Dernière hypothèse : la rouquine n’est pas mon type de femme. Je ne sais pas si je vous l’ai déjà dit, mais j’ai toujours été attiré par les grandes gueules. Les meufs sûres d’elle me font totalement chaviré. Je crois que j’aime par-dessus tout les dominatrices. Je n’ai encore jamais baisé l’une d’entre elles, il faudrait impérativement que je le fasse pour en avoir le cœur net. Je ne pense pas avoir la moindre pulsion gay, l’idée de pomper une queue ne m’excite absolument pas, pas plus que celle de me faire sodomiser. Mais j’adorerais faire l’amour avec une dominatrice. Je ne sais pas ce qui m’exciterait le plus : la soumettre elle, ou me faire soumettre ? Bref, je m’égare, pardonnez-moi. Tout ça pour dire que ma meuf est peut-être un peu (beaucoup) trop réservé et coincée pour moi. A voir.
Dans tous les cas, la seule conclusion que j’ai tiré de tout ce bordel, c’est qu’l fallait que je reste avec elle coûte que coûte histoire d’en apprendre un peu plus. Et de voir où ça me mène.

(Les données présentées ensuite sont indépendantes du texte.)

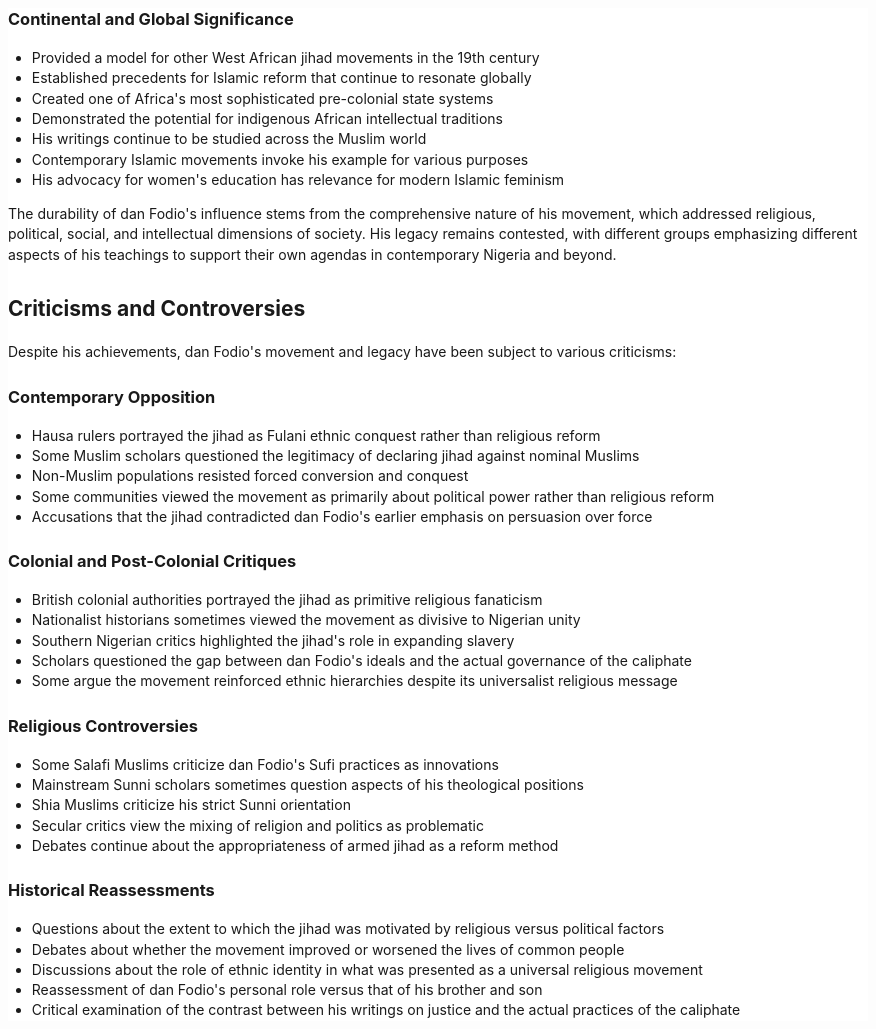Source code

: ### Continental and Global Significance

- Provided a model for other West African jihad movements in the 19th century
- Established precedents for Islamic reform that continue to resonate globally
- Created one of Africa's most sophisticated pre-colonial state systems
- Demonstrated the potential for indigenous African intellectual traditions
- His writings continue to be studied across the Muslim world
- Contemporary Islamic movements invoke his example for various purposes
- His advocacy for women's education has relevance for modern Islamic feminism

The durability of dan Fodio's influence stems from the comprehensive nature of his movement, which addressed religious, political, social, and intellectual dimensions of society. His legacy remains contested, with different groups emphasizing different aspects of his teachings to support their own agendas in contemporary Nigeria and beyond.

## Criticisms and Controversies

Despite his achievements, dan Fodio's movement and legacy have been subject to various criticisms:

### Contemporary Opposition

- Hausa rulers portrayed the jihad as Fulani ethnic conquest rather than religious reform
- Some Muslim scholars questioned the legitimacy of declaring jihad against nominal Muslims
- Non-Muslim populations resisted forced conversion and conquest
- Some communities viewed the movement as primarily about political power rather than religious reform
- Accusations that the jihad contradicted dan Fodio's earlier emphasis on persuasion over force

### Colonial and Post-Colonial Critiques

- British colonial authorities portrayed the jihad as primitive religious fanaticism
- Nationalist historians sometimes viewed the movement as divisive to Nigerian unity
- Southern Nigerian critics highlighted the jihad's role in expanding slavery
- Scholars questioned the gap between dan Fodio's ideals and the actual governance of the caliphate
- Some argue the movement reinforced ethnic hierarchies despite its universalist religious message

### Religious Controversies

- Some Salafi Muslims criticize dan Fodio's Sufi practices as innovations
- Mainstream Sunni scholars sometimes question aspects of his theological positions
- Shia Muslims criticize his strict Sunni orientation
- Secular critics view the mixing of religion and politics as problematic
- Debates continue about the appropriateness of armed jihad as a reform method

### Historical Reassessments

- Questions about the extent to which the jihad was motivated by religious versus political factors
- Debates about whether the movement improved or worsened the lives of common people
- Discussions about the role of ethnic identity in what was presented as a universal religious movement
- Reassessment of dan Fodio's personal role versus that of his brother and son
- Critical examination of the contrast between his writings on justice and the actual practices of the caliphate
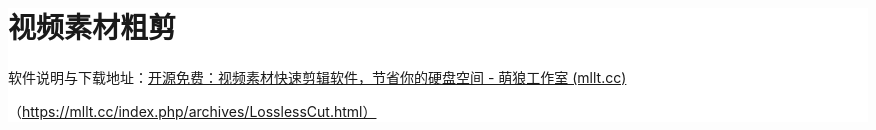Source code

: # 视频素材粗剪

<div class="mlvideo">
    <iframe src="//player.bilibili.com/player.html?aid=334763803&bvid=BV1sA411w79s&cid=388293065&page=1" scrolling="no" border="0" frameborder="no" framespacing="0" allowfullscreen="true" height="100%"> </iframe>
</div>



软件说明与下载地址：[开源免费：视频素材快速剪辑软件，节省你的硬盘空间 - 萌狼工作室 (mllt.cc)](https://mllt.cc/index.php/archives/LosslessCut.html)

（https://mllt.cc/index.php/archives/LosslessCut.html）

Un bon point, quand même : tout cela ne m’empêche pas d’aller plutôt bien, ou tout du moins beaucoup mieux que d’ordinaire. C’est sans doute assez difficile à comprendre, mais je suis en quelque sorte affranchi de mon état victimaire. J’ai passé pas mal de temps à me lamenter sur mon sort (je n’en parlais jamais à personne, heureusement, j’étais donc le seul à en subir les conséquence) en désespérant de n’être pas foutu comme tout le monde et de ne pas réussir à garder une meuf, cette chose si simple à laquelle tout le monde parvenait et qui était censée me rendre tellement heureux. Maintenant que cet illusoire horizon est dépassé, c’est comme si tout un champs de possible s’ouvraient à moi. Que vais-je faire de ma vie ? Je l’ignore, mais dans tous les cas je ne la passerai plus à courir après des chimères.